Much of this new surge of COVID-19 is due to the rise of the Omicron variant, which, according to the CDC has increased transmissibility when compared with other strains. While this variant is more contagious than the previous strains, the CDC has also cited that the variant tends to cause less severe symptoms.

Regardless of the severity of symptoms experienced, the open letter stresses the importance of working to mitigate the spread of COVID-19, not only to preserve the health of individuals within the universities but also their dependents who do not qualify for vaccinations or boosters.

“This group tends to be forgotten in the conversation about campus and community COVID mitigations, and yet the impact of caregiving needs on the campus workplace, student success and mental health is significant,” states the open letter. “Current COVID protocols on our campuses were put into place pre-Omicron, so updated approaches are necessary.”

The requests included in the open letter are as follows:

  • Universal mask mandate for all Regents university campuses by the start of spring semester

  • Additional mitigation measures in campus and contracted childcare centers/homes, including:

    • One or more university-provided portable air filter using HEPA air filters (or alternative effective filtration device such as a Corsi-Rosenthal box) in each childcare classroom and common areas, particularly those identified through CO2 testing as having inadequate ventilation;

    • CO2 monitor in each classroom and common areas;

    • Mask requirement for ages 2+ in all spaces used by childcare classes/groups (such as classrooms, lobbies, and gyms);

    • Classroom-level notifications of positive cases;

    • Ability to have university childcare students regularly tested through existing campus student health services

  • Paid leave options for employees who are caregivers impacted by the COVID case of a dependent and/or wishing to temporarily remove children or other vulnerable dependents from daycare/school settings, regardless of the open status of those settings

The letter was signed by 288 faculty, staff and community members from all of the Regent universities. Despite the level of support behind the open letter, the President of the Board of Regents, Micheal Richards, stated that the board’s COVID-19 guidance would not change for the spring semester.

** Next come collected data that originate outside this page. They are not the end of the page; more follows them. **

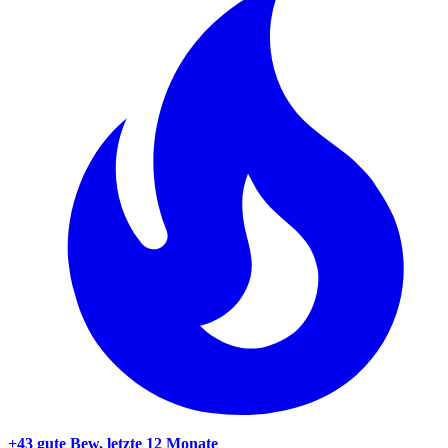
+43 gute Bew.
letzte 12 Monate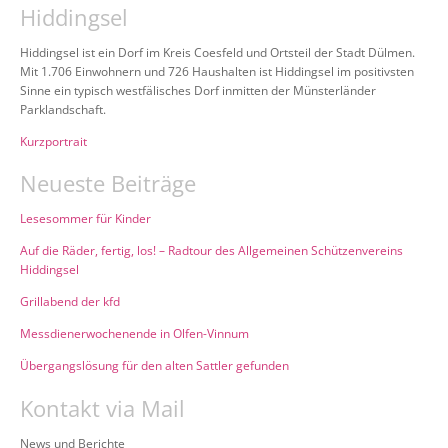
Hiddingsel
Hiddingsel ist ein Dorf im Kreis Coesfeld und Ortsteil der Stadt Dülmen.
Mit 1.706 Einwohnern und 726 Haushalten ist Hiddingsel im positivsten
Sinne ein typisch westfälisches Dorf inmitten der Münsterländer
Parklandschaft.
Kurzportrait
Neueste Beiträge
Lesesommer für Kinder
Auf die Räder, fertig, los! – Radtour des Allgemeinen Schützenvereins
Hiddingsel
Grillabend der kfd
Messdienerwochenende in Olfen-Vinnum
Übergangslösung für den alten Sattler gefunden
Kontakt via Mail
News und Berichte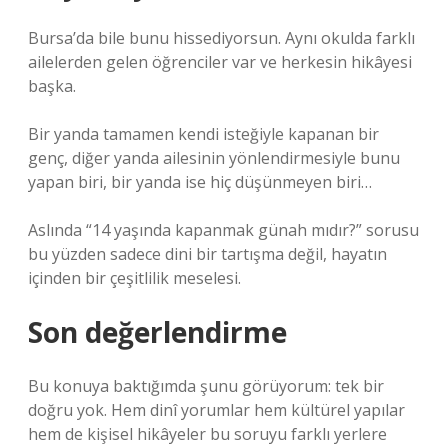
Bursa’da bile bunu hissediyorsun. Aynı okulda farklı
ailelerden gelen öğrenciler var ve herkesin hikâyesi
başka.
Bir yanda tamamen kendi isteğiyle kapanan bir
genç, diğer yanda ailesinin yönlendirmesiyle bunu
yapan biri, bir yanda ise hiç düşünmeyen biri…
Aslında “14 yaşında kapanmak günah mıdır?” sorusu
bu yüzden sadece dini bir tartışma değil, hayatın
içinden bir çeşitlilik meselesi.
Son değerlendirme
Bu konuya baktığımda şunu görüyorum: tek bir
doğru yok. Hem dinî yorumlar hem kültürel yapılar
hem de kişisel hikâyeler bu soruyu farklı yerlere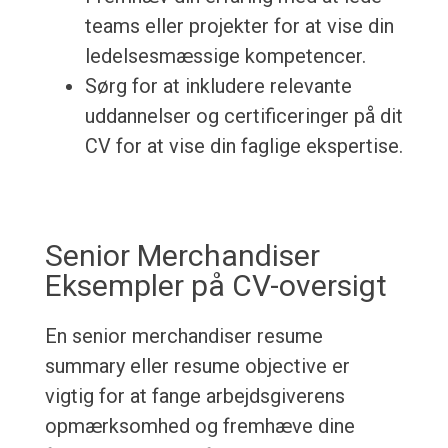
teams eller projekter for at vise din
ledelsesmæssige kompetencer.
Sørg for at inkludere relevante
uddannelser og certificeringer på dit
CV for at vise din faglige ekspertise.
Senior Merchandiser
Eksempler på CV-oversigt
En senior merchandiser resume
summary eller resume objective er
vigtig for at fange arbejdsgiverens
opmærksomhed og fremhæve dine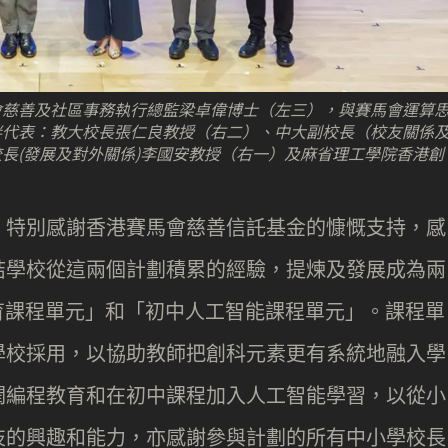
會慈善及社區事務執行總監梁卓偉博士（左三），與賽馬會運算
伴代表：教大校長張仁良教授（右二）、中大副校長（校友關係
長(發展及對外關係)李國安教授（右一）及麻省理工學院香港創
，特別感謝香港賽馬會慈善信託基金的慷慨支持，感
結學校從這兩個計劃積累的經驗，提煉及發展成為兩
育課程單元」和「初中人工智能課程單元」。課程單
學校採用，以協助教師把創科元素更有系統地融入學
潤編程教育和在初中課程加入人工智能學習，以從小
技的興趣和能力，亦感謝參與計劃的所有中小學校長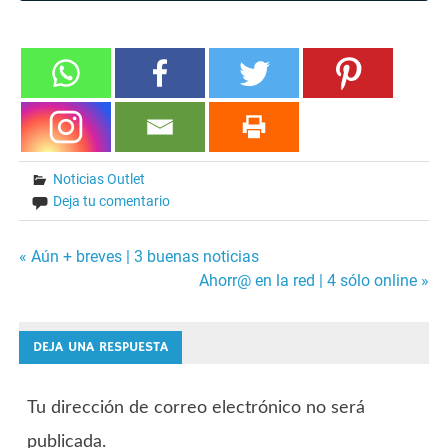
Noticias Outlet
Deja tu comentario
« Aún + breves | 3 buenas noticias
Navegación
Ahorr@ en la red | 4 sólo online »
de
DEJA UNA RESPUESTA
entradas
Tu dirección de correo electrónico no será
publicada.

“The current COVID-19 guidance from the Board for the fall 2021 semester remains in effect for the second semester and going forward,” said Richards. “The campuses will continue to implement policies within the guidance provided and in conjunction with the Board Office.”

At the center of the board’s COVID-19 guidance is the understanding that vaccines are widely available and effective against the virus. With the accessibility of these vaccines, the board wishes to give students as traditional of a learning environment as possible.

“We all need to use our common sense and take individual responsibility for managing our own health care,” Richards said.